Prothom Alo English | Update:

Bangladesh has been ranked as the 110th happiest country among 155 countries in a new report released Monday.  

Norway in the report replaced Denmark as the world's happiest country.

The Nordic nations are the most content, according to the World Happiness Report 2017 produced by the Sustainable Development Solutions Network (SDSN), a global initiative launched by the United Nations.

Countries in sub-Saharan Africa, along with Syria and Yemen, are the least happy of the 155 countries ranked in the fifth annual report released at the United Nations.

"Happy countries are the ones that have a healthy balance of prosperity, as conventionally measured, and social capital, meaning a high degree of trust in a society, low inequality and confidence in government," Jeffrey Sachs, the director of the SDSN and a special advisor to the United Nations Secretary-General, said in an interview.

The aim of the report, he added, is to provide another tool for governments, business and civil society to help their countries find a better way to wellbeing.

Denmark, Iceland, Switzerland, Finland, Netherlands, Canada, New Zealand, Australia and Sweden rounded out the top ten countries.

South Sudan, Liberia, Guinea, Togo, Rwanda, Tanzania, Burundi and the Central African Republic were at the bottom.

Germany was ranked 16, followed by the United Kingdom (19) and France (31).

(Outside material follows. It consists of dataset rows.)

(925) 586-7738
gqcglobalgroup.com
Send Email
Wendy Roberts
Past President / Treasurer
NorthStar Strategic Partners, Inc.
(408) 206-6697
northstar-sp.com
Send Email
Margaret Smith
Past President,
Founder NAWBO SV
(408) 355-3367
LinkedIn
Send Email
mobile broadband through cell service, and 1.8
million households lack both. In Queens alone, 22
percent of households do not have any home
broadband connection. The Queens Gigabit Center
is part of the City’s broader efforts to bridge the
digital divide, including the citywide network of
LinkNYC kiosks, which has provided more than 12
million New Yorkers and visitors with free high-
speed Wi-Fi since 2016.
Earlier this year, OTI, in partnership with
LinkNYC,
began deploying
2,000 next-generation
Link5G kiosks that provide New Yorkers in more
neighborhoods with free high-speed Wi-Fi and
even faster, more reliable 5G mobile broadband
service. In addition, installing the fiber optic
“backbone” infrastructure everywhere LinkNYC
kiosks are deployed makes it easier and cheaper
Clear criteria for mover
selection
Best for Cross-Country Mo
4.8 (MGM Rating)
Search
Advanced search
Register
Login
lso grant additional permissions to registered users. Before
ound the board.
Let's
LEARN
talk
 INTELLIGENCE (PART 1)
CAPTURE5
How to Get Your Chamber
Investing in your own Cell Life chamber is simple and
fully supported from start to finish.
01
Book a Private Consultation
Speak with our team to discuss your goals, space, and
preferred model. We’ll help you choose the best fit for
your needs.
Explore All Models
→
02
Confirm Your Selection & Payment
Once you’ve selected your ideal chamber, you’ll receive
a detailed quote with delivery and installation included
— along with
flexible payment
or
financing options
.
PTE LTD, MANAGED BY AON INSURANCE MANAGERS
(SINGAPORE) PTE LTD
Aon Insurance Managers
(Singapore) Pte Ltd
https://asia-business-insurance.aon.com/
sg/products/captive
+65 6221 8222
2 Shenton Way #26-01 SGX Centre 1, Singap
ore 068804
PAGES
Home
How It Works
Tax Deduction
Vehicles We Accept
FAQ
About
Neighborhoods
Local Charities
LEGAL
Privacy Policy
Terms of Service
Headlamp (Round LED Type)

The United States dropped one spot to 14.

Sachs said the United States is falling in the ranking due to inequality, distrust and corruption. Economic measures that the administration of President Donald Trump is trying to pursue, he added, will make things worse.

"They are all aimed at increasing inequality – tax cuts at the top, throwing people off the healthcare rolls, cutting Meals on Wheels in order to raise military spending. I think everything that has been proposed goes in the wrong direction," he explained.

The rankings are based on six factors -- per capita gross domestic product, healthy life expectancy, freedom, generosity, social support and absence of corruption in government or business.

The World Happiness Report 2017 was released by the United Nations on the International Day of Happiness. It is the fifth such report since the first was published in 2012.

“Since then we have come a long way. Happiness is increasingly considered the proper measure of social progress and the goal of public policy,” the report said.

While the 10 countries at the top remained the same as in a 2016 update, those in the bottom 10, which had the lowest life evaluations, showed greater variation.

The Central African Republic, which returned to the surveyed group, came in dead last at 155, with Burundi and Tanzania doing only slightly better.